Auf die Frage, wie sich Burgard dem Entwurf genähert hat, erinnert sie sich: "Die Idee kam schon an Tag eins. Ich habe zuerst einen kleinen Maßstab getestet, in diesem hat das Material allerdings nicht funktioniert. Als ich große Formen ohne engen Radius ausprobiert habe, funktionierte es plötzlich. Irgendwann dachte ich: Ich wollte schon immer einen Stuhl machen. Als ich merkte, es könnte klappen, bin ich einen Schritt zurückgegangen und habe wochenlang viele kleine Papiermodelle und Schnittmuster gebaut. Alle Modelle waren Steckmöbel, aus einem Material gefertigt und ohne komplizierte Techniken. Die Entscheidung fiel letztlich auf ein Modell, bei dem die Rückenlehne gebogen ist – die einzig schlüssige Lösung." Der finale Entwurf besteht aus vier Teilen: Das größte Teil, bestehend aus Lehne und Beinen, wird gebogen und fixiert, indem U-förmige Querstreben eingesteckt werden. Darauf wird die Sitzfläche montiert. Alle Elemente sind verhakt, eine weitere Sicherung ist nicht nötig. "Das tolle am Material ist, dass dafür der ganze Baum verwendet wird. Von den Wurzeln, zu den Ästen: alles wird zerhexelt und ohne petrochemische Bindemittel allein mit dem freigesetzten baumeigenen Lignin durch Hitze und Druck gepresst – so entsteht die Platte. Für mein Projekt war der Werkstoff ideal geeignet. Die Platten sind dünn, aber dennoch sehr stabil", so Burgard. Der Herstellungsprozess der "Brühmöbel" garantiert eine platzsparende Lagerung und Logistik, ebenso kann das Material im Sinne der Kreislaufwirtschaft vollständig rückgeführt werden. Zudem ist ihr außergewöhnlicher Aufbau eine angenehme Abwechslung: Statt das Möbel zu verschrauben, wird es einfach aufgegossen.
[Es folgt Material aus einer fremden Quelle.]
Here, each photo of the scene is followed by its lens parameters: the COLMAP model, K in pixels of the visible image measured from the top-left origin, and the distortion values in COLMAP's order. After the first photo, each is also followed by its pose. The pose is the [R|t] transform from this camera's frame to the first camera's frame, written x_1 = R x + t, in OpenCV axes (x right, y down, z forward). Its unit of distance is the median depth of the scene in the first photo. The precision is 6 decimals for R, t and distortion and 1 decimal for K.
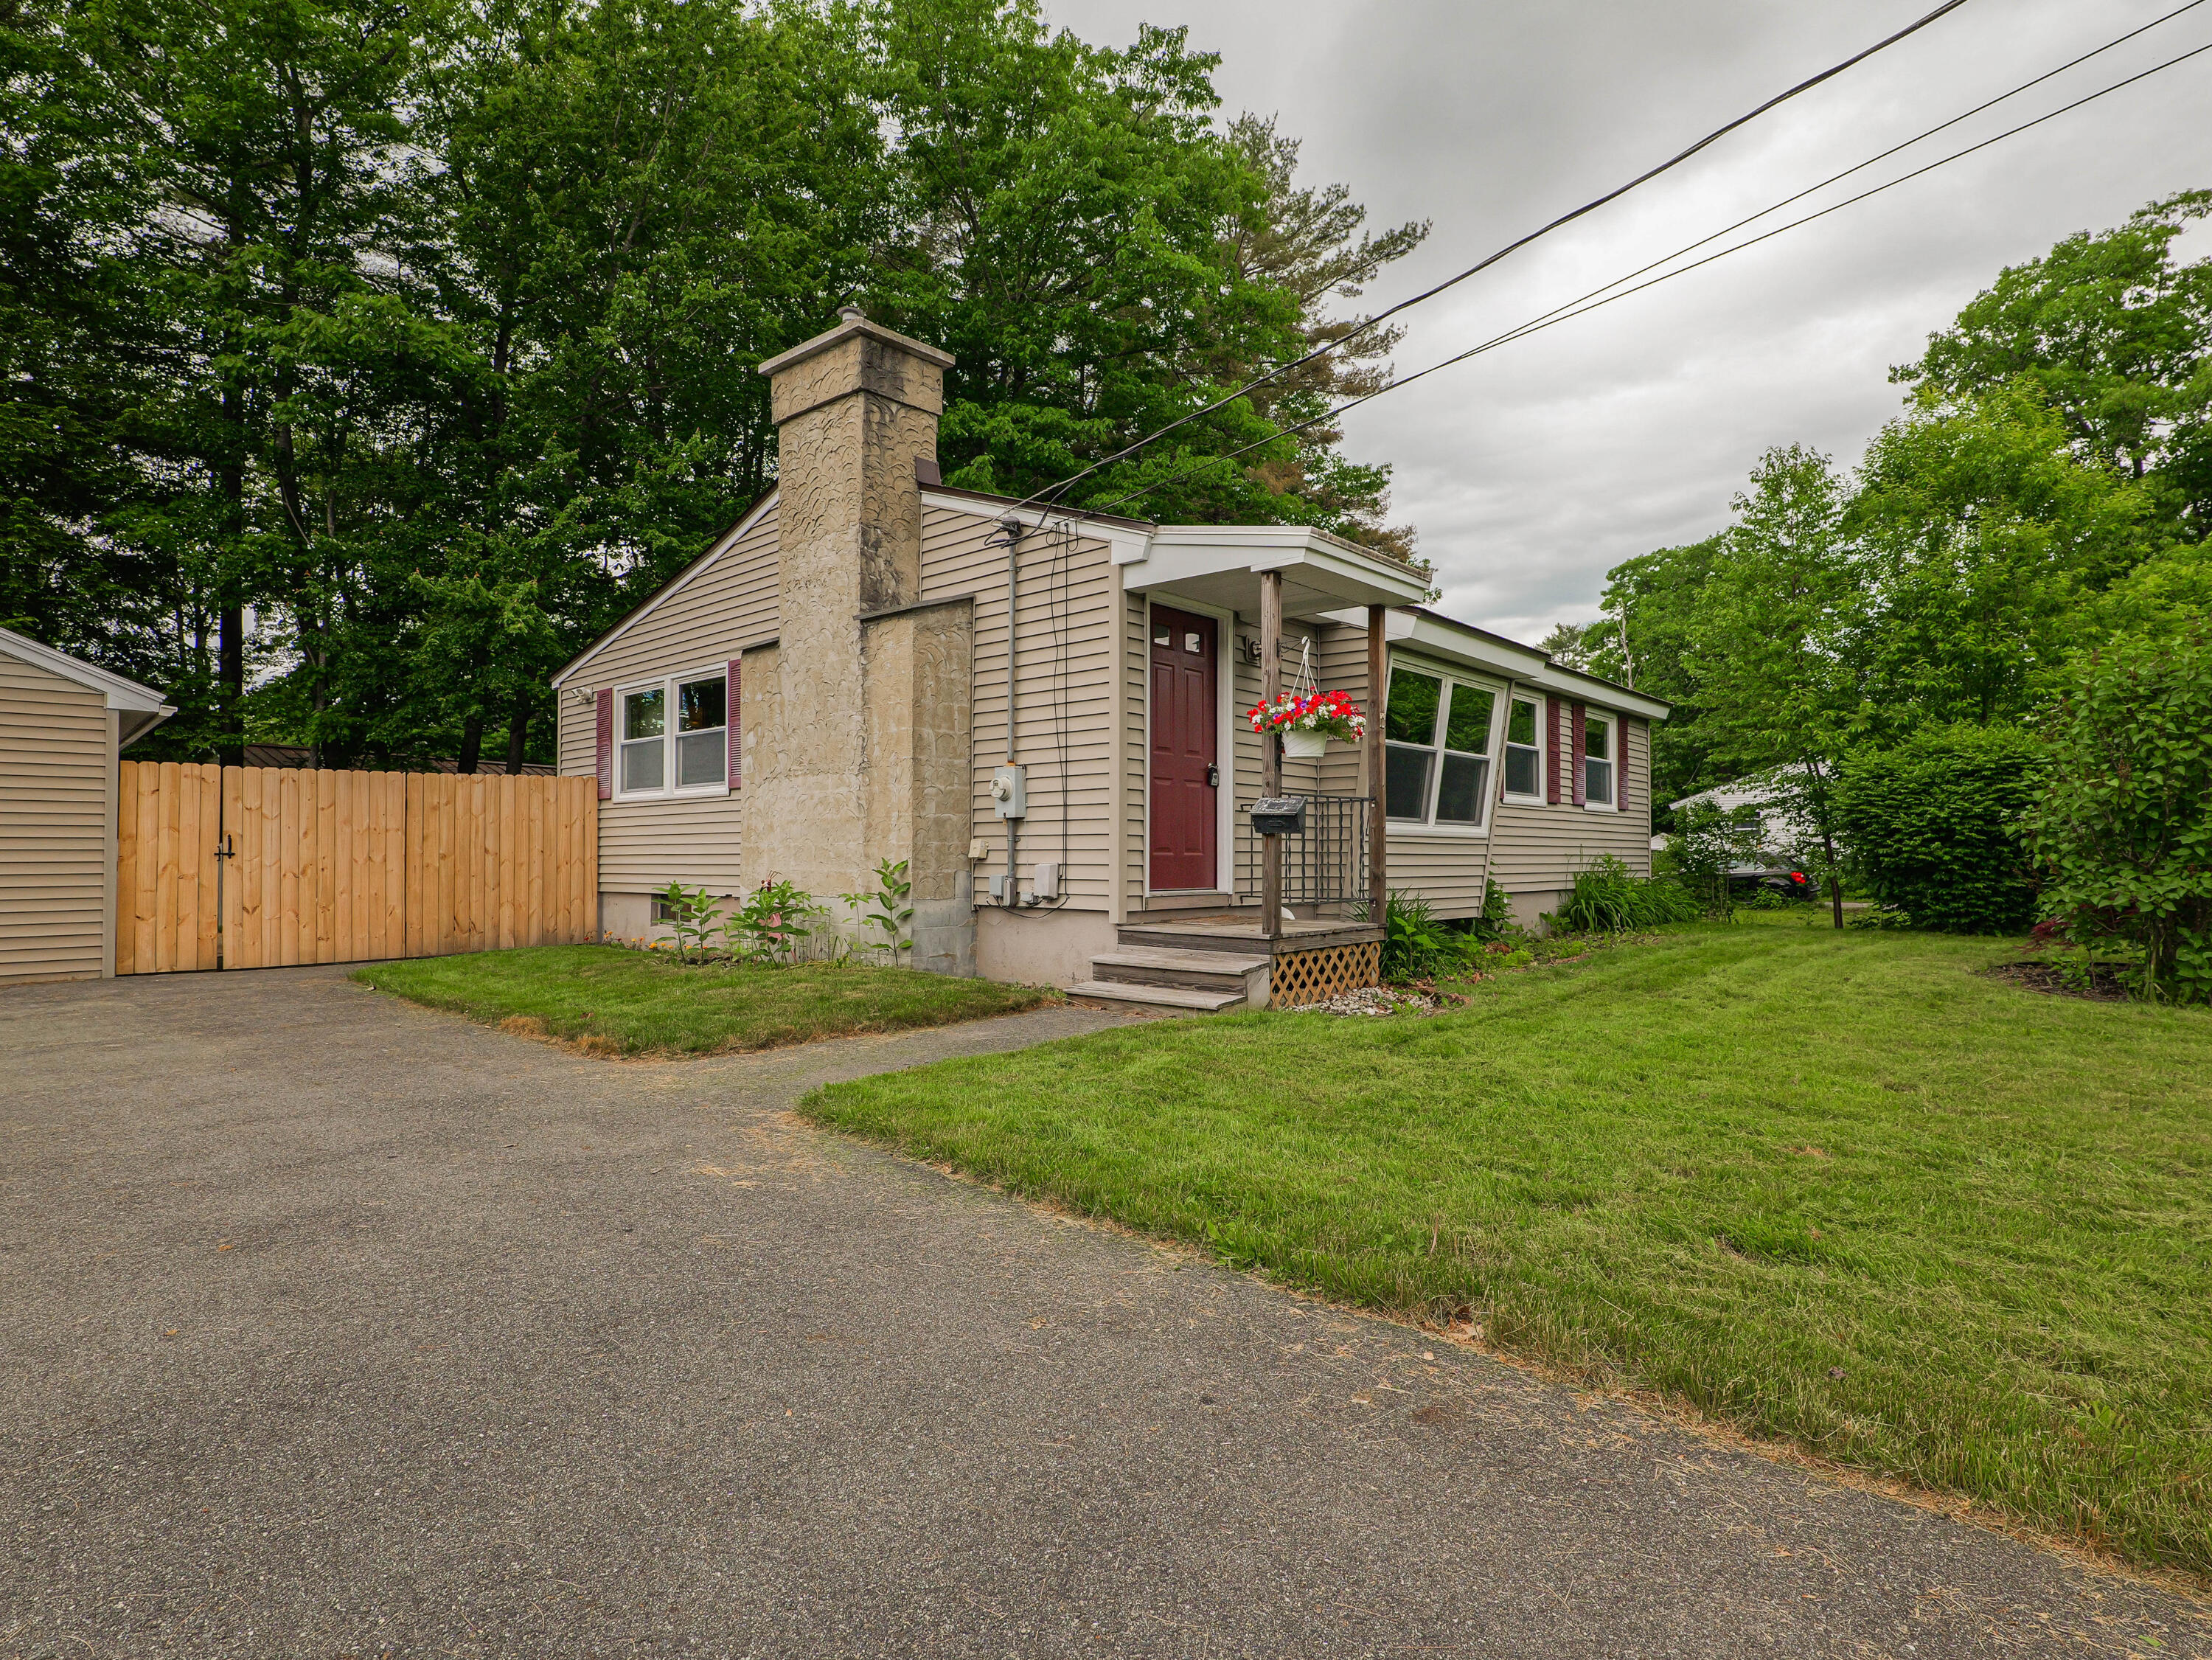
lens RADIAL K [[1157.9, 0, 1103.2], [0, 1157.9, 827.8], [0, 0, 1]] dist [-0.029485, 0.011329]
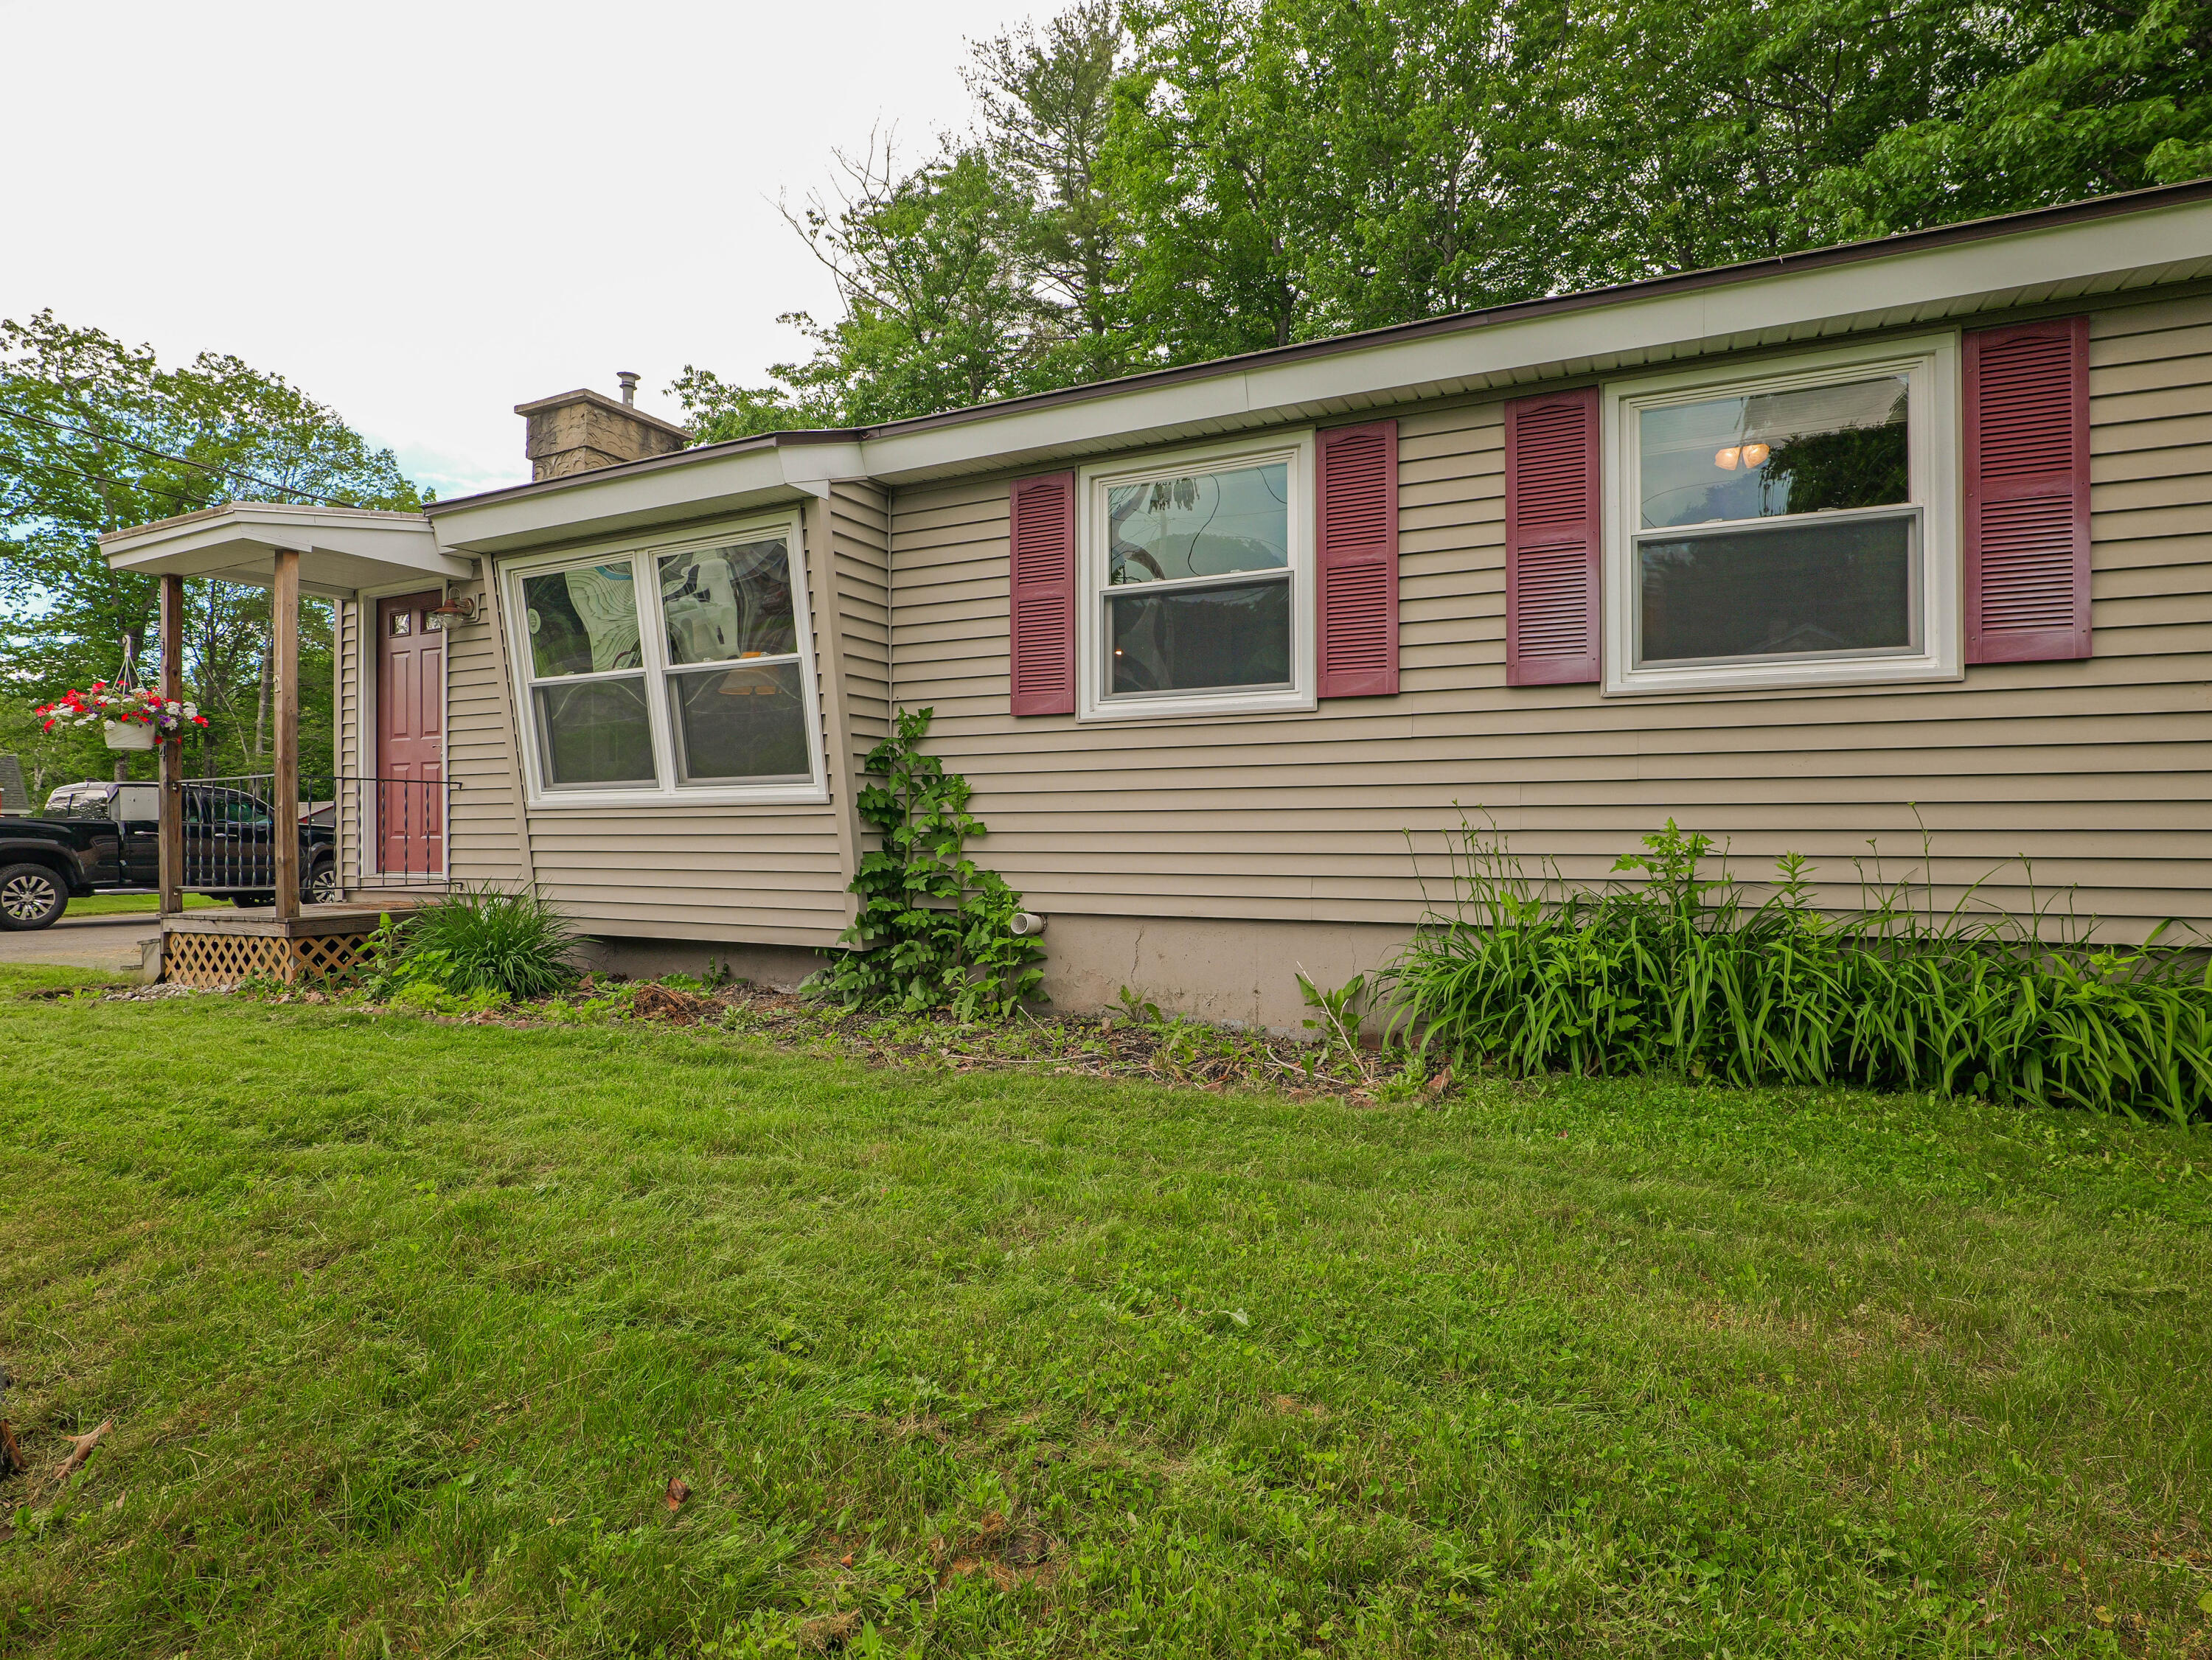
lens RADIAL K [[1169.0, 0, 1108.9], [0, 1169.0, 821.2], [0, 0, 1]] dist [-0.019749, 0.006756]
pose [[0.282840, 0.027607, -0.958770, 1.204146], [0.050782, 0.997753, 0.043711, -0.002440], [0.957822, -0.061052, 0.280803, 1.298062]]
Judith Burgard studiert im siebten Semester Industriedesign an der Kunsthochschule Halle. Aktuell absolviert sie ein Praktikum bei dem Designer Christian Werner in Hamburg, der über "Instant" auf sie aufmerksam wurde. Ihr Projekt wurde mit dem GiebichenStein Designpreis 2023 ausgezeichnet.